Published in 2003, this rare book displays in scrapbook format a loose chronological overview of the celebrated artist’s provocative career. The material presented spans family snapshots (his American Indian great grandfather, his father playing golf, a portrait of his mother as a professional photographer with Rollei and flash in hand, Clark with his son’s soccer team), unpublished images from "Tulsa and 42nd St.," photographs from the set of his first films Kids and Ken Park, clippings from reviews of exhibitions and film, correspondence, transcribed stories, portraits of skateboarders, Page Six headlines, and reproductions of vinyl records which act as a silent soundtrack to the visual narrative.

'Semina Culture | Wallace Berman & His Circle' by Kristine McKenna, Michael Duncan, & Stephen Fredman

This volume celebrates the community of the quintessential visual artist of the Beat era, Wallace Berman (1926-76), who remains one of the best-kept secrets of postwar California underground culture. Because of the art and poetry journal Semina, Berman is sometimes considered the grandfather of zine culture. Published in very small editions between 1955-64, Semina was a beautifully made loose-leaf, nine-issue collection of work from the artists and poets that made up Berman’s larger community.

'Skateboard Museum Zine Collection' by Jurgen Blumlein

Beginning with its first show in 2003, the Skateboard Museum has created limited edition zines to accompany each exhibition. Now collected in a boxed edition of five of these zines, this compendium covers the Art of Harry Blitzstein, Vans shoes skate heritage, the emergence of the indie skate zine scene, skater Jason Jessee’s punk flyer collection, and the history of homemade skateboards.

'Sugar Paper Theories' by Jack Latham

In this fascinating book, photographer Jack Latham investigates the disappearance of two men in 1970s Iceland. Through photographs of the places and people involved in various accounts and time spent speaking with surviving suspects, whistle blowers, conspiracy theorists, investigators, and expert witnesses, Latham crafts a unique look at a once-forgotten mystery. Utilizing a multitude of paper changes, varying page sizes, text, and photography, looking through Sugar Paper Theories makes for an unusual and richly textured experience not often found in photo books.
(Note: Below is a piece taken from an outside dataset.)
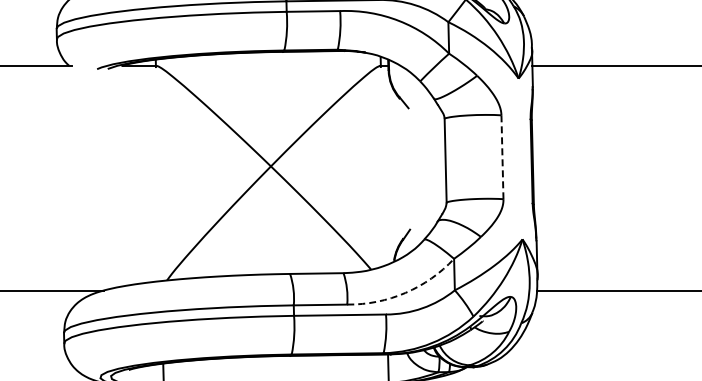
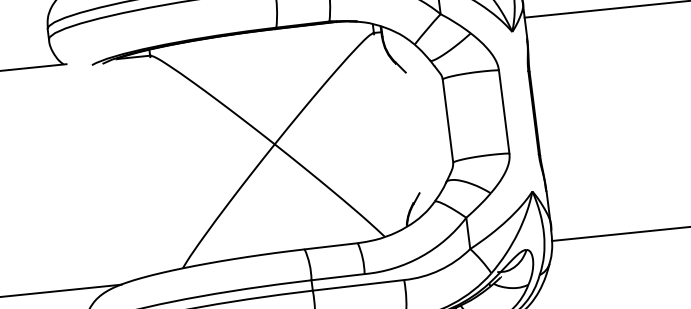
line: (502, 157) -> (504, 112), dashed -> solid
arc: (405, 292) -> (421, 256), dashed -> solid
'We Have No Place To Be 1980–1982' by Joji Hashiguchi

Japanese photographer Joji Hashiguchi spent three years photographing disenfranchised youth in Tokyo, London, Liverpool, Nuremberg, West Berlin, and New York, capturing the emerging youth movements of the time. This recently released edition of We Have No Place To Be includes more than 30 unpublished photos and an essay by artist Yoshimoto Nara.